Someone, one hopes on both sides, needs to recognize this threat to the stability and prestige of the Supreme Court of Virginia, and pull all parties back from the ledge.

And then the Assembly needs to give Justice Jane Roush a full term on the high court.


  1. Excellent! Short, sweet and to the point on an extremely important matter. The Commonwealth is better because of people like Justice Roush and we as Virginians should appreciate her hard work and sacrifice for Virginia. She deserves a full term and more.

  2. Whatever the outcome, our sympathies should lie with the two distinguished jurists who, through no fault of their own, have been thrust into the spotlight of this embarrassing political standoff. They deserve better. Justice Roush is eminently well qualified to be and remain on the Court.
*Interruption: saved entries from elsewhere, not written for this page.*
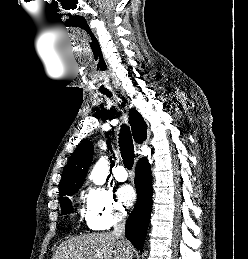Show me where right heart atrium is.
Returning a JSON list of instances; mask_svg holds the SVG:
<instances>
[{
	"mask_svg": "<svg viewBox=\"0 0 248 259\" xmlns=\"http://www.w3.org/2000/svg\"><path fill=\"white\" fill-rule=\"evenodd\" d=\"M125 209L113 193L102 188L90 187L86 194V221L94 230H106L124 220Z\"/></svg>",
	"mask_w": 248,
	"mask_h": 259,
	"instance_id": "obj_1",
	"label": "right heart atrium"
}]
</instances>
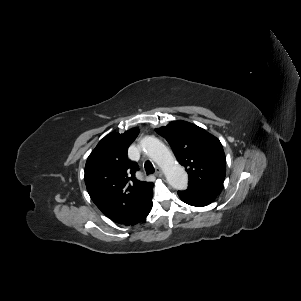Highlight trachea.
Here are the masks:
<instances>
[{
	"mask_svg": "<svg viewBox=\"0 0 301 301\" xmlns=\"http://www.w3.org/2000/svg\"><path fill=\"white\" fill-rule=\"evenodd\" d=\"M144 168H145V171H146L147 175L152 174L155 171V169H154V167H153V165L150 161H147L145 163Z\"/></svg>",
	"mask_w": 301,
	"mask_h": 301,
	"instance_id": "obj_1",
	"label": "trachea"
}]
</instances>
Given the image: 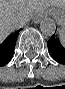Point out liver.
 Here are the masks:
<instances>
[{"mask_svg": "<svg viewBox=\"0 0 65 89\" xmlns=\"http://www.w3.org/2000/svg\"><path fill=\"white\" fill-rule=\"evenodd\" d=\"M59 0H0V37L3 40L17 28L21 18L31 19L40 11L63 7Z\"/></svg>", "mask_w": 65, "mask_h": 89, "instance_id": "6515ba94", "label": "liver"}]
</instances>
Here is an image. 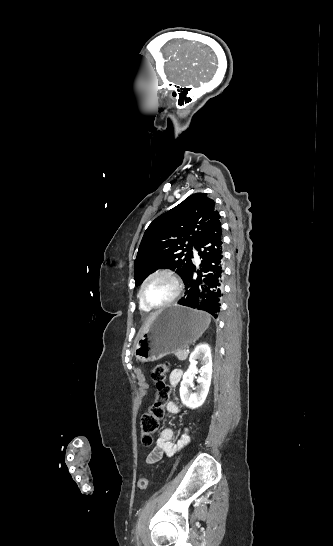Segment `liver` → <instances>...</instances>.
<instances>
[{"mask_svg":"<svg viewBox=\"0 0 333 546\" xmlns=\"http://www.w3.org/2000/svg\"><path fill=\"white\" fill-rule=\"evenodd\" d=\"M156 315H157V313H154V314H151V315L148 317V319H147L145 325L142 327V330H141V333H142V334H144V333L148 330V328H149L151 322L153 321V319L155 318Z\"/></svg>","mask_w":333,"mask_h":546,"instance_id":"6515ba94","label":"liver"}]
</instances>
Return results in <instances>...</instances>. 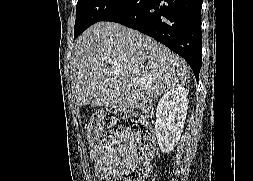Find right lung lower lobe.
<instances>
[{
    "label": "right lung lower lobe",
    "instance_id": "98d812e1",
    "mask_svg": "<svg viewBox=\"0 0 253 181\" xmlns=\"http://www.w3.org/2000/svg\"><path fill=\"white\" fill-rule=\"evenodd\" d=\"M202 0H127L103 21L117 22L163 43L182 56L196 80L202 64Z\"/></svg>",
    "mask_w": 253,
    "mask_h": 181
}]
</instances>
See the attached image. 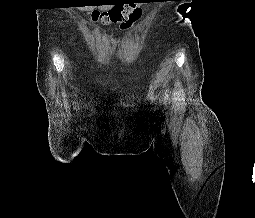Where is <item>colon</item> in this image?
I'll return each instance as SVG.
<instances>
[{
    "mask_svg": "<svg viewBox=\"0 0 255 218\" xmlns=\"http://www.w3.org/2000/svg\"><path fill=\"white\" fill-rule=\"evenodd\" d=\"M142 11L135 0H129L122 5H117L106 12L93 10L90 17L93 21L105 24H119L121 28L131 26L141 17Z\"/></svg>",
    "mask_w": 255,
    "mask_h": 218,
    "instance_id": "colon-1",
    "label": "colon"
}]
</instances>
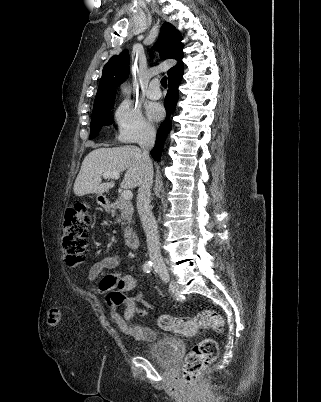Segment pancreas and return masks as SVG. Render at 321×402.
Here are the masks:
<instances>
[{"label":"pancreas","instance_id":"cf45deb5","mask_svg":"<svg viewBox=\"0 0 321 402\" xmlns=\"http://www.w3.org/2000/svg\"><path fill=\"white\" fill-rule=\"evenodd\" d=\"M118 211V213H117ZM134 208L129 200L119 198L111 209L112 216H116V221L119 224L130 225L132 223Z\"/></svg>","mask_w":321,"mask_h":402}]
</instances>
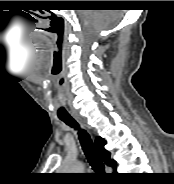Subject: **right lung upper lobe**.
<instances>
[{
  "label": "right lung upper lobe",
  "instance_id": "obj_1",
  "mask_svg": "<svg viewBox=\"0 0 174 184\" xmlns=\"http://www.w3.org/2000/svg\"><path fill=\"white\" fill-rule=\"evenodd\" d=\"M95 144H96V148L98 150V153H99L100 157L103 159V161L105 162V164L107 166L112 167L115 170L116 169V162L110 158V152H108L104 148L106 141L101 137H97L95 140Z\"/></svg>",
  "mask_w": 174,
  "mask_h": 184
}]
</instances>
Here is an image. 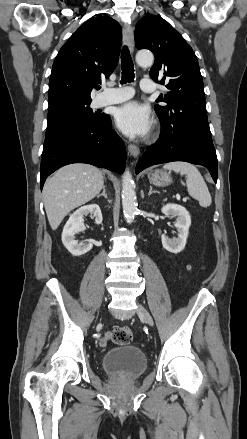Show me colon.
Wrapping results in <instances>:
<instances>
[{
    "mask_svg": "<svg viewBox=\"0 0 247 439\" xmlns=\"http://www.w3.org/2000/svg\"><path fill=\"white\" fill-rule=\"evenodd\" d=\"M111 338L115 344L128 345L133 340V333L126 326L118 327V328L113 330V332L111 334Z\"/></svg>",
    "mask_w": 247,
    "mask_h": 439,
    "instance_id": "1",
    "label": "colon"
}]
</instances>
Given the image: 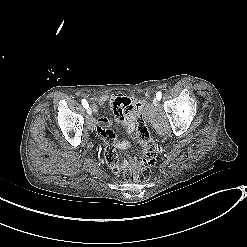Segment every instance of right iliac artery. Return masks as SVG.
Returning <instances> with one entry per match:
<instances>
[{
  "label": "right iliac artery",
  "mask_w": 247,
  "mask_h": 247,
  "mask_svg": "<svg viewBox=\"0 0 247 247\" xmlns=\"http://www.w3.org/2000/svg\"><path fill=\"white\" fill-rule=\"evenodd\" d=\"M82 105H83L85 108H88V102H87L85 99H82Z\"/></svg>",
  "instance_id": "1"
}]
</instances>
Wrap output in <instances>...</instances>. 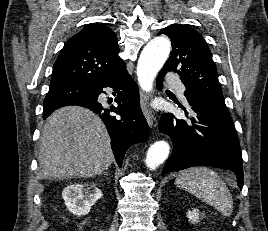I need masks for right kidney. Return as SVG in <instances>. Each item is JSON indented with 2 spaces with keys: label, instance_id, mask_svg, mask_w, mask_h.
Listing matches in <instances>:
<instances>
[{
  "label": "right kidney",
  "instance_id": "1",
  "mask_svg": "<svg viewBox=\"0 0 268 231\" xmlns=\"http://www.w3.org/2000/svg\"><path fill=\"white\" fill-rule=\"evenodd\" d=\"M62 197L71 213L83 216L102 197V192L93 183L71 184L63 190Z\"/></svg>",
  "mask_w": 268,
  "mask_h": 231
}]
</instances>
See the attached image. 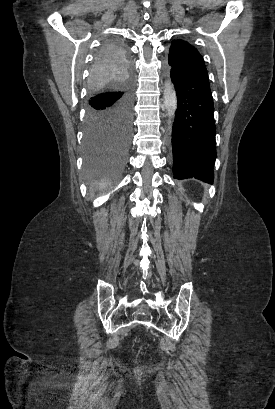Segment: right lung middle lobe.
<instances>
[{"label":"right lung middle lobe","mask_w":275,"mask_h":409,"mask_svg":"<svg viewBox=\"0 0 275 409\" xmlns=\"http://www.w3.org/2000/svg\"><path fill=\"white\" fill-rule=\"evenodd\" d=\"M132 50L116 38L98 47L88 79L83 181H118L130 147L132 130ZM107 178H102V177ZM98 188V183H92ZM100 187H114L104 183Z\"/></svg>","instance_id":"dd1d6c3e"}]
</instances>
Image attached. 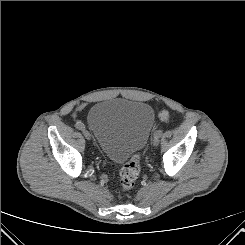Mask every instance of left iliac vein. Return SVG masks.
I'll use <instances>...</instances> for the list:
<instances>
[{
    "label": "left iliac vein",
    "mask_w": 245,
    "mask_h": 245,
    "mask_svg": "<svg viewBox=\"0 0 245 245\" xmlns=\"http://www.w3.org/2000/svg\"><path fill=\"white\" fill-rule=\"evenodd\" d=\"M159 142H160L159 137L158 136H155L153 138L152 144H153V146H158Z\"/></svg>",
    "instance_id": "obj_1"
}]
</instances>
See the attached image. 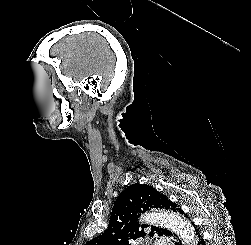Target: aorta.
I'll list each match as a JSON object with an SVG mask.
<instances>
[{
    "mask_svg": "<svg viewBox=\"0 0 251 245\" xmlns=\"http://www.w3.org/2000/svg\"><path fill=\"white\" fill-rule=\"evenodd\" d=\"M142 221L171 230L180 237L184 245H195V232L191 223L177 213L156 210L146 213Z\"/></svg>",
    "mask_w": 251,
    "mask_h": 245,
    "instance_id": "obj_1",
    "label": "aorta"
}]
</instances>
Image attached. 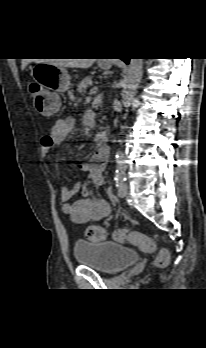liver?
Returning a JSON list of instances; mask_svg holds the SVG:
<instances>
[{
    "label": "liver",
    "mask_w": 206,
    "mask_h": 348,
    "mask_svg": "<svg viewBox=\"0 0 206 348\" xmlns=\"http://www.w3.org/2000/svg\"><path fill=\"white\" fill-rule=\"evenodd\" d=\"M96 59H52L47 63L53 64L58 67L69 68H89L93 65ZM31 59H23L21 68L22 70L31 62Z\"/></svg>",
    "instance_id": "6515ba94"
}]
</instances>
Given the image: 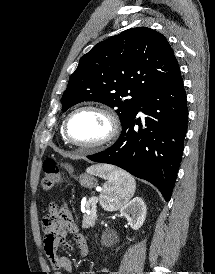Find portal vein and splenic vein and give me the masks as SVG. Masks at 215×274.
<instances>
[{
  "instance_id": "obj_1",
  "label": "portal vein and splenic vein",
  "mask_w": 215,
  "mask_h": 274,
  "mask_svg": "<svg viewBox=\"0 0 215 274\" xmlns=\"http://www.w3.org/2000/svg\"><path fill=\"white\" fill-rule=\"evenodd\" d=\"M100 191V190H98ZM94 201L97 202L98 201V198L97 197H93Z\"/></svg>"
}]
</instances>
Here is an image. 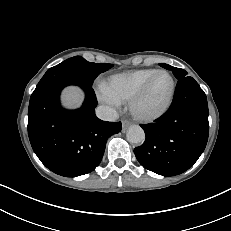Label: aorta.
Returning <instances> with one entry per match:
<instances>
[{"instance_id":"1","label":"aorta","mask_w":231,"mask_h":231,"mask_svg":"<svg viewBox=\"0 0 231 231\" xmlns=\"http://www.w3.org/2000/svg\"><path fill=\"white\" fill-rule=\"evenodd\" d=\"M127 140L133 144L143 143L145 140V133L138 125L131 126L127 131Z\"/></svg>"}]
</instances>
Judge Alston is similarly well credentialed. However, if Judge Roush is not elected to a full term, and Judge Alston is given her seat, each will be stigmatized – one a loser, one a winner of the political lottery, and ultimately it will be the Supreme Court which loses, branded as just another political playground!

    Robert T. Hall

  3. I disagree with Bob Hall to this extent: Judge Alston is not involved in this “through no fault of his own.” At a minimum, he had to consent to have his name put forward in the first instance, and again this session. It is disappointing that he apparently seeks to further his own career at the expense of Justice Roush’s. As I argued in a letter to VLW in August, he should stand aside and support her election. That would be the right and decent thing to do.

  4. Thanks for an excellent editorial, Paul. Who would have thought two lawyers would lead this effort to remove a truly great jurist from our Supreme Court. The damage this will do to our Judiciary cannot be overstated. Remove this distinguished Justice from the court for some perceived lack of respect from the Governor? What happened to respect for our Judiciary, for our traditions, for doing the right thing? Removal of a Supreme Court Justice for reasons that have nothing to with her, only disgraces those who take this action. Both the Governor and the two leaders should end this childish dispute and dedicate their efforts to solving the problems facing Virginia, not creating more and long lasting problems. There is still time to avoid this and to act responsibility.
    Irv Blank

  5. John A. Bruno, Jr., M.D.

    I have had the pleasure of being in court with both judges. After 40 years of occasionally testifying as a medical expert (‘offense’ and defense), my opinion is these judges are above the norm. My personal medical opinion is in favor of Judge Roush. Oy day, if she stays Judge Alston is going to hold me in contempt!

    All of the above presented as a morality play – you damn politicians suck!